Which Arm Or Site To Avoid, And When To Report
Knowing where NOT to measure is itself tested. Avoid a blood-pressure cuff on an arm with an IV line, a dialysis access (fistula or graft), a cast, a wound, stroke paralysis, or on the side of a mastectomy with lymph node removal — use the other arm and report uncertainty. For temperature, do not take an oral reading right after hot or cold fluids or if the resident cannot keep the mouth closed; use an alternate site per direction. For weight, weigh at the same time of day, on the same scale, with similar clothing, so comparisons mean something — a sudden gain can signal fluid retention the nurse must know about.
Build a mental list of values to report promptly: a pulse below 60 or above 100, respirations below 12 or above 20, a blood pressure far from the resident's usual reading, a temperature about a degree above baseline, and output that is very low, bloody, or foul-smelling. The nursing assistant does not diagnose, but recognizing and reporting an out-of-range value quickly is a core safety contribution. Practice each measurement until both the technique and the tolerance are automatic — under observation, shaky technique produces a value outside the allowed range and fails the skill even when every other step was correct.

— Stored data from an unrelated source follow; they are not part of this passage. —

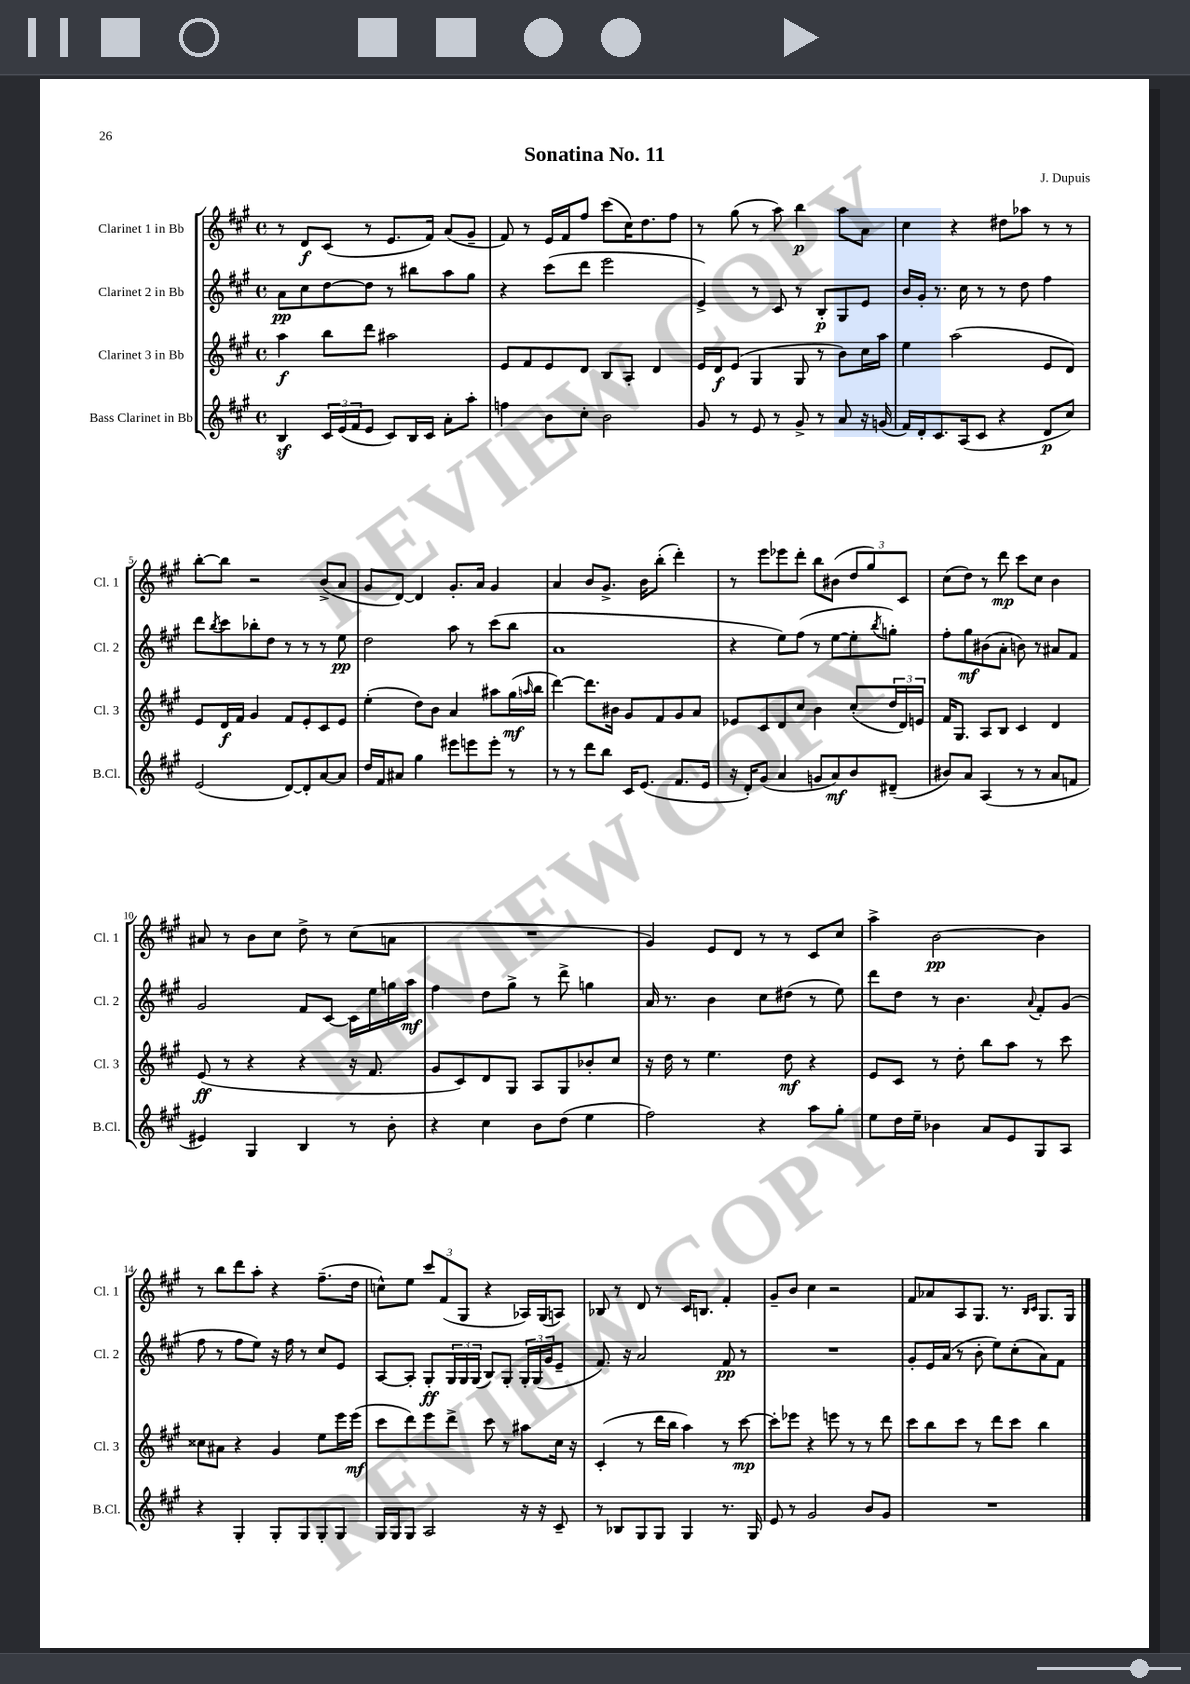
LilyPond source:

\header { title = "Sonatina No. 11" composer = "J. Dupuis" }
<<
\new StaffGroup <<
\new Staff = "s0" \with { instrumentName = "Clarinet 1 in Bb" shortInstrumentName = "Cl. 1" } {
    \clef treble \key a \major \defaultTimeSignature \time 4/4
    r8 d'8\f cis'8( r8 e'8. fis'16) a'8( gis'8-- |
    fis'8) r8 e'16 fis'16 fis''8 cis'''8( cis''16) d''8. fis''8 |
    r8 gis''8( r8 a''8) b''4\p a''8 a'8 |
    cis''4 r4 dis''8 aes''8 r8 r8 |
    b''8~-. b''8 r2 b'8->( a'8 |
    gis'8 d'8~) d'4 gis'8.-. a'16 gis'4 |
    a'4 b'8 gis'8.-> b'16 b''8-.( d'''4-.) |
    r8 e'''8 ees'''8 d'''8-. b''8 bis'8( \tuplet 3/2 { d''8 gis''8) cis'8 } |
    cis''8( d''8) r8 d'''8\mp cis'''8 cis''8 b'4 |
    ais'8 r8 b'8 cis''8 d''8-> r8 cis''8( a'8 |
    R1 |
    gis'4) e'8 d'8 r8 r8 cis'8 cis''8 |
    a''4-> b'2~\pp b'4 |
    r8 b''8 d'''8 a''8-. r4 fis''8.--( d''16 |
    c''8-^) e''8 \tuplet 3/2 { cis'''8 fis'8( gis8 } r4 aes16) gis16( a8) |
    bes8 r8 d'8 r8 cis'16 b8. fis'4-. |
    gis'8-- b'8 cis''4 r2 |
    fis'8 aes'8 a8 gis8. r8. \grace { b16 cis'16 } gis8. gis16 \bar "|." |
}
\new Staff = "s1" \with { instrumentName = "Clarinet 2 in Bb" shortInstrumentName = "Cl. 2" } {
    \clef treble \key a \major \defaultTimeSignature \time 4/4
    a'8\pp cis''8 d''8~ d''8 r8 bis''8 a''8 gis''8 |
    r4 cis'''8( d'''8 e'''2 |
    e'4->) r8 cis'8 r8 b8-.\p gis8 e'8 |
    b'16 gis'16-. r8. cis''16 r8 r8 d''8 fis''4 |
    d'''8 \acciaccatura { b''8 } cis'''8 bes''8-. d''8 r8 r8 r8 e''8\pp |
    d''2 a''8 r8 cis'''8( b''8 |
    a'1 |
    r4 e''8) fis''8( r8 e''8~ e''8-. \acciaccatura { b''8 } g''8-.) |
    fis''8-. gis''8\mf bis'8( a'8-. b'8) r8 ais'8 fis'8 |
    gis'2 fis'8 cis'8~ cis'16 e''16 g''16 a''16\mf |
    fis''4 d''8 gis''8-> r8 d'''8-> g''4 |
    a'16 r8. b'4 cis''8 dis''8( r8 e''8) |
    d'''8 d''8 r8 b'4. \appoggiatura { a'8 } fis'8-. gis'8( |
    fis''8 r8 fis''8 e''8) r16 fis''16 r8 cis''8 e'8 |
    a8~ a8-. gis8-.\ff \tuplet 3/2 { gis16 gis16 gis16( } b8) gis8-. \tuplet 3/2 { gis16-. gis16( gis'16 } e'8-- |
    fis'8.) r16 a'2 fis'8\pp r8 |
    R1 |
    gis'8-. e'16 a'16( r8 b'8-. e''8) cis''8-.( a'8) fis'8 \bar "|." |
}
\new Staff = "s2" \with { instrumentName = "Clarinet 3 in Bb" shortInstrumentName = "Cl. 3" } {
    \clef treble \key a \major \defaultTimeSignature \time 4/4
    a''4\f b''8 d'''8 ais''2 |
    e'8 fis'8 e'8 d'8 b8 a8-. d'4 |
    e'16 d'16\f e'8( gis4 gis8 r8 b'8) cis''16 a''16 |
    e''4 a''2( e'8 d'8) |
    e'8 d'16\f fis'16 gis'4 fis'8 e'8-. cis'8 e'8 |
    e''4-.( d''8) b'8 a'4 ais''8 gis''16\mf( \grace { a''16 } b''16 |
    d'''4~) d'''8. bis'16 gis'8 fis'8 gis'8 a'8 |
    ees'8 cis'8 d'8 cis''8 b'4 cis''8-.( \tuplet 3/2 { d''16 d'16) e'16 } |
    fis'16 gis8. a8 b8 cis'4 d'4 |
    e'8\ff( r8 r4 r4 r16 fis'8. |
    gis'8 cis'8) d'8 gis8 a8 gis8 bes'8-. cis''8 |
    r16 d''16 r8 e''4. d''8\mf r4 |
    e'8 cis'8 r8 d''8-. b''8 a''8 r8 cis'''8 |
    cisis''8 ais'8 r4 gis'4 e''8 e'''16 e'''16\mf( |
    cis'''8 d'''8) e'''8 d'''8-> cis'''8 r8 ais''8 cis''16 r16 |
    cis'4-.( r8 d'''16 b''16 a''4) r8 cis'''8~\mp |
    cis'''8-. ees'''8 r4 e'''8 r8 r8 d'''8 |
    cis'''8 b''8 cis'''8 r8 d'''8 cis'''8 b''4 \bar "|." |
}
\new Staff = "s3" \with { instrumentName = "Bass Clarinet in Bb" shortInstrumentName = "B.Cl." } {
    \clef treble \key a \major \defaultTimeSignature \time 4/4
    b4\sf \tuplet 3/2 { cis'16 e'16( fis'16 } e'8 cis'8) b16 cis'16 a'8-. a''8-. |
    f''4 b'8 cis''8-. b'2 |
    gis'8 r8 e'8 r8 gis'8-> r8 a'8 r16 g'16( |
    fis'16) d'16-. cis'8. a16( cis'8 r4 d'8\p cis''8) |
    e'2( d'8~) d'8-. a'8~ a'8 |
    d''16 fis'16 ais'8 gis''4 eis'''8 e'''8 e'''8-. r8 |
    r8 r8 d'''8 b''8 cis'16 e'8.( fis'8. e'16 |
    r16 d'16-.) gis'8( a'4 g'8 a'8\mf) b'8 dis'8--( |
    bis'8) a'8 a4( r8 r8 a'8 f'8 |
    eis'4) gis4 b4 r8 b'8-. |
    r4 cis''4 b'8 d''8( e''4 |
    fis''2) r4 a''8 gis''8-. |
    e''8 d''16 e''16-- bes'4 a'8 e'8 gis8 a8 |
    r4 gis4-. gis8-. gis8 gis8-. gis8 |
    gis16 gis16 gis8 a2 r16 r16 cis'8-- |
    r8 bes8 gis8 gis8 gis4 r8. gis16 |
    e'8 r8 gis'2 b'8 gis'8 |
    R1 \bar "|." |
}
>>
>>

How should a radial pulse be counted, and within what tolerance must it be recorded on the NNAAP-aligned skill?
A candidate is measuring urinary output and the urine level sits between the 200 mL and 225 mL marks on the graduate. What is the correct recording technique?
While preparing to take a blood pressure, where is the cuff placed and how fast should it be deflated?
Why should a nursing assistant avoid telling a resident, "I am now counting your breaths"?